## TASK INSTRUCTIONS
Could you reproduce every entry as it stands, leaving the pictures behind?
Top of EXTRACTED MATERIAL
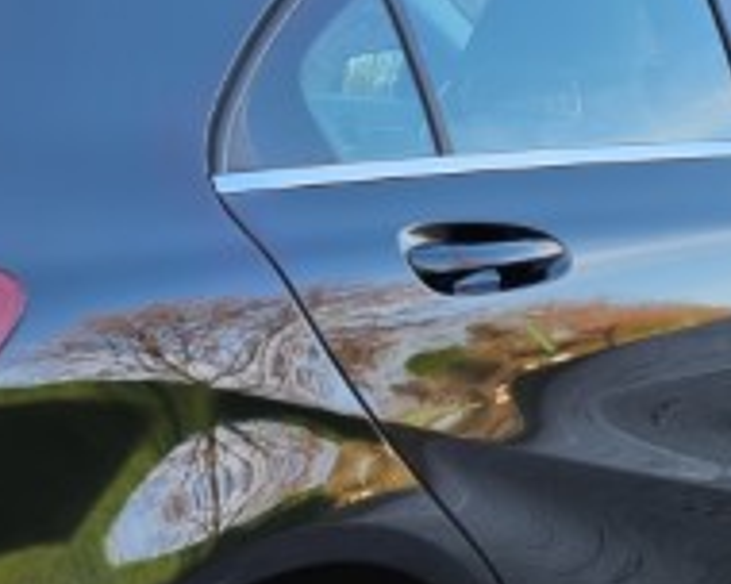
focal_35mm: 79
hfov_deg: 24.1
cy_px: 480
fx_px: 1709
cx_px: 281
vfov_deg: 19.2
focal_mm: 6.7
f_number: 1.8
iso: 64
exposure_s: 1/120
Bottom of EXTRACTED MATERIAL
## THE ANSWER
focal_35mm: 79
hfov_deg: 24.1
cy_px: 480
fx_px: 1709
cx_px: 281
vfov_deg: 19.2
focal_mm: 6.7
f_number: 1.8
iso: 64
exposure_s: 1/120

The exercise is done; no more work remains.